Transcribe the full listing below, word for word, without pictures.
──────────
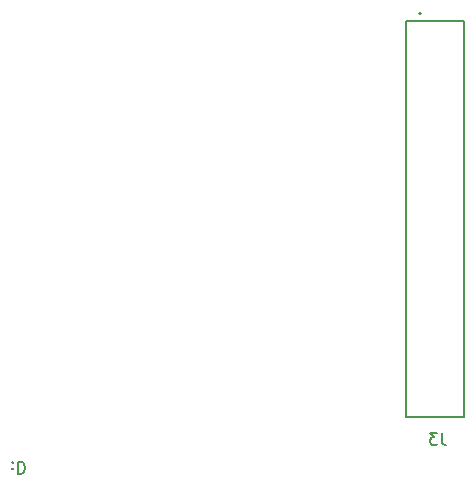
<source format=gbr>
%TF.GenerationSoftware,KiCad,Pcbnew,9.0.0*%
%TF.CreationDate,2025-03-26T20:17:18-07:00*%
%TF.ProjectId,lab07,6c616230-372e-46b6-9963-61645f706362,rev?*%
%TF.SameCoordinates,Original*%
%TF.FileFunction,Legend,Bot*%
%TF.FilePolarity,Positive*%
%FSLAX46Y46*%
G04 Gerber Fmt 4.6, Leading zero omitted, Abs format (unit mm)*
G04 Created by KiCad (PCBNEW 9.0.0) date 2025-03-26 20:17:18*
%MOMM*%
%LPD*%
G01*
G04 APERTURE LIST*
%ADD10C,0.127000*%
%ADD11C,0.150000*%
%ADD12C,0.200000*%
G04 APERTURE END LIST*
D10*
X127067647Y-111222223D02*
X127115266Y-111174604D01*
X127115266Y-111174604D02*
X127067647Y-111126984D01*
X127067647Y-111126984D02*
X127020028Y-111174604D01*
X127020028Y-111174604D02*
X127067647Y-111222223D01*
X127067647Y-111222223D02*
X127067647Y-111126984D01*
X127067647Y-111746032D02*
X127115266Y-111698413D01*
X127115266Y-111698413D02*
X127067647Y-111650794D01*
X127067647Y-111650794D02*
X127020028Y-111698413D01*
X127020028Y-111698413D02*
X127067647Y-111746032D01*
X127067647Y-111746032D02*
X127067647Y-111650794D01*
X127543837Y-111126984D02*
X127543837Y-112126984D01*
X127543837Y-112126984D02*
X127781932Y-112126984D01*
X127781932Y-112126984D02*
X127924789Y-112079365D01*
X127924789Y-112079365D02*
X128020027Y-111984127D01*
X128020027Y-111984127D02*
X128067646Y-111888889D01*
X128067646Y-111888889D02*
X128115265Y-111698413D01*
X128115265Y-111698413D02*
X128115265Y-111555556D01*
X128115265Y-111555556D02*
X128067646Y-111365080D01*
X128067646Y-111365080D02*
X128020027Y-111269842D01*
X128020027Y-111269842D02*
X127924789Y-111174604D01*
X127924789Y-111174604D02*
X127781932Y-111126984D01*
X127781932Y-111126984D02*
X127543837Y-111126984D01*
D11*
X163401333Y-108674819D02*
X163401333Y-109389104D01*
X163401333Y-109389104D02*
X163448952Y-109531961D01*
X163448952Y-109531961D02*
X163544190Y-109627200D01*
X163544190Y-109627200D02*
X163687047Y-109674819D01*
X163687047Y-109674819D02*
X163782285Y-109674819D01*
X163020380Y-108674819D02*
X162401333Y-108674819D01*
X162401333Y-108674819D02*
X162734666Y-109055771D01*
X162734666Y-109055771D02*
X162591809Y-109055771D01*
X162591809Y-109055771D02*
X162496571Y-109103390D01*
X162496571Y-109103390D02*
X162448952Y-109151009D01*
X162448952Y-109151009D02*
X162401333Y-109246247D01*
X162401333Y-109246247D02*
X162401333Y-109484342D01*
X162401333Y-109484342D02*
X162448952Y-109579580D01*
X162448952Y-109579580D02*
X162496571Y-109627200D01*
X162496571Y-109627200D02*
X162591809Y-109674819D01*
X162591809Y-109674819D02*
X162877523Y-109674819D01*
X162877523Y-109674819D02*
X162972761Y-109627200D01*
X162972761Y-109627200D02*
X163020380Y-109579580D01*
D12*
%TO.C,J3*%
X160337500Y-73804500D02*
X160337500Y-107334500D01*
X160337500Y-107334500D02*
X165290500Y-107334500D01*
X165290500Y-73804500D02*
X160337500Y-73804500D01*
X165290500Y-73804500D02*
X165290500Y-107334500D01*
X161644000Y-73154500D02*
G75*
G02*
X161444000Y-73154500I-100000J0D01*
G01*
X161444000Y-73154500D02*
G75*
G02*
X161644000Y-73154500I100000J0D01*
G01*
%TD*%
M02*

</source>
──────────
Written answer —
<source format=gbr>
%TF.GenerationSoftware,KiCad,Pcbnew,9.0.0*%
%TF.CreationDate,2025-03-26T20:17:18-07:00*%
%TF.ProjectId,lab07,6c616230-372e-46b6-9963-61645f706362,rev?*%
%TF.SameCoordinates,Original*%
%TF.FileFunction,Legend,Bot*%
%TF.FilePolarity,Positive*%
%FSLAX46Y46*%
G04 Gerber Fmt 4.6, Leading zero omitted, Abs format (unit mm)*
G04 Created by KiCad (PCBNEW 9.0.0) date 2025-03-26 20:17:18*
%MOMM*%
%LPD*%
G01*
G04 APERTURE LIST*
%ADD10C,0.127000*%
%ADD11C,0.150000*%
%ADD12C,0.200000*%
G04 APERTURE END LIST*
D10*
X127067647Y-111222223D02*
X127115266Y-111174604D01*
X127115266Y-111174604D02*
X127067647Y-111126984D01*
X127067647Y-111126984D02*
X127020028Y-111174604D01*
X127020028Y-111174604D02*
X127067647Y-111222223D01*
X127067647Y-111222223D02*
X127067647Y-111126984D01*
X127067647Y-111746032D02*
X127115266Y-111698413D01*
X127115266Y-111698413D02*
X127067647Y-111650794D01*
X127067647Y-111650794D02*
X127020028Y-111698413D01*
X127020028Y-111698413D02*
X127067647Y-111746032D01*
X127067647Y-111746032D02*
X127067647Y-111650794D01*
X127543837Y-111126984D02*
X127543837Y-112126984D01*
X127543837Y-112126984D02*
X127781932Y-112126984D01*
X127781932Y-112126984D02*
X127924789Y-112079365D01*
X127924789Y-112079365D02*
X128020027Y-111984127D01*
X128020027Y-111984127D02*
X128067646Y-111888889D01*
X128067646Y-111888889D02*
X128115265Y-111698413D01*
X128115265Y-111698413D02*
X128115265Y-111555556D01*
X128115265Y-111555556D02*
X128067646Y-111365080D01*
X128067646Y-111365080D02*
X128020027Y-111269842D01*
X128020027Y-111269842D02*
X127924789Y-111174604D01*
X127924789Y-111174604D02*
X127781932Y-111126984D01*
X127781932Y-111126984D02*
X127543837Y-111126984D01*
D11*
X163401333Y-108674819D02*
X163401333Y-109389104D01*
X163401333Y-109389104D02*
X163448952Y-109531961D01*
X163448952Y-109531961D02*
X163544190Y-109627200D01*
X163544190Y-109627200D02*
X163687047Y-109674819D01*
X163687047Y-109674819D02*
X163782285Y-109674819D01*
X163020380Y-108674819D02*
X162401333Y-108674819D01*
X162401333Y-108674819D02*
X162734666Y-109055771D01*
X162734666Y-109055771D02*
X162591809Y-109055771D01*
X162591809Y-109055771D02*
X162496571Y-109103390D01*
X162496571Y-109103390D02*
X162448952Y-109151009D01*
X162448952Y-109151009D02*
X162401333Y-109246247D01*
X162401333Y-109246247D02*
X162401333Y-109484342D01*
X162401333Y-109484342D02*
X162448952Y-109579580D01*
X162448952Y-109579580D02*
X162496571Y-109627200D01*
X162496571Y-109627200D02*
X162591809Y-109674819D01*
X162591809Y-109674819D02*
X162877523Y-109674819D01*
X162877523Y-109674819D02*
X162972761Y-109627200D01*
X162972761Y-109627200D02*
X163020380Y-109579580D01*
D12*
%TO.C,J3*%
X160337500Y-73804500D02*
X160337500Y-107334500D01*
X160337500Y-107334500D02*
X165290500Y-107334500D01*
X165290500Y-73804500D02*
X160337500Y-73804500D01*
X165290500Y-73804500D02*
X165290500Y-107334500D01*
X161644000Y-73154500D02*
G75*
G02*
X161444000Y-73154500I-100000J0D01*
G01*
X161444000Y-73154500D02*
G75*
G02*
X161644000Y-73154500I100000J0D01*
G01*
%TD*%
M02*

</source>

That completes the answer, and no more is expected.